### Job:
Could you restate the data word for word and drop the pictures?

### Data excerpts:

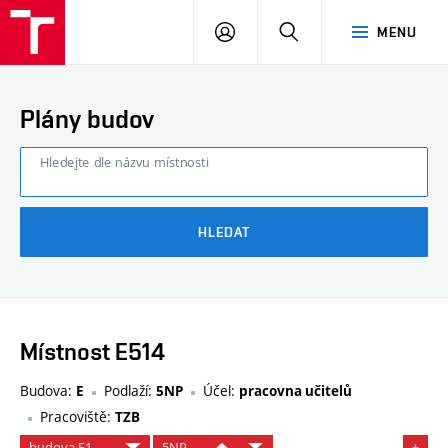
FAST
PŘIHLÁSIT
HLEDAT
MENU
VUT
SE
Brno
Plány budov
Hledejte dle názvu místnosti
HLEDAT
Místnost E514
Budova:
Podlaží:
Účel:
E
5NP
pracovna učitelů
Pracoviště:
TZB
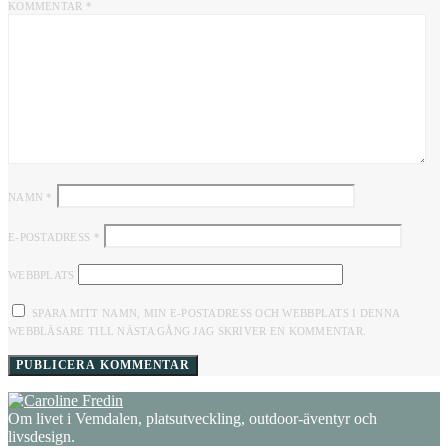
KOMMENTAR
*
NAMN
*
E-POSTADRESS
*
WEBBPLATS
SPARA MITT NAMN, MIN E-POSTADRESS OCH WEBBPLATS I DENNA
WEBBLÄSARE TILL NÄSTA GÅNG JAG SKRIVER EN KOMMENTAR.
Om livet i Vemdalen, platsutveckling, outdoor-äventyr och
livsdesign.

### Answer space:
FAST
PŘIHLÁSIT
HLEDAT
MENU
VUT
SE
Brno
Plány budov
Hledejte dle názvu místnosti
HLEDAT
Místnost E514
Budova:
Podlaží:
Účel:
E
5NP
pracovna učitelů
Pracoviště:
TZB
KOMMENTAR
*
NAMN
*
E-POSTADRESS
*
WEBBPLATS
SPARA MITT NAMN, MIN E-POSTADRESS OCH WEBBPLATS I DENNA
WEBBLÄSARE TILL NÄSTA GÅNG JAG SKRIVER EN KOMMENTAR.
Om livet i Vemdalen, platsutveckling, outdoor-äventyr och
livsdesign.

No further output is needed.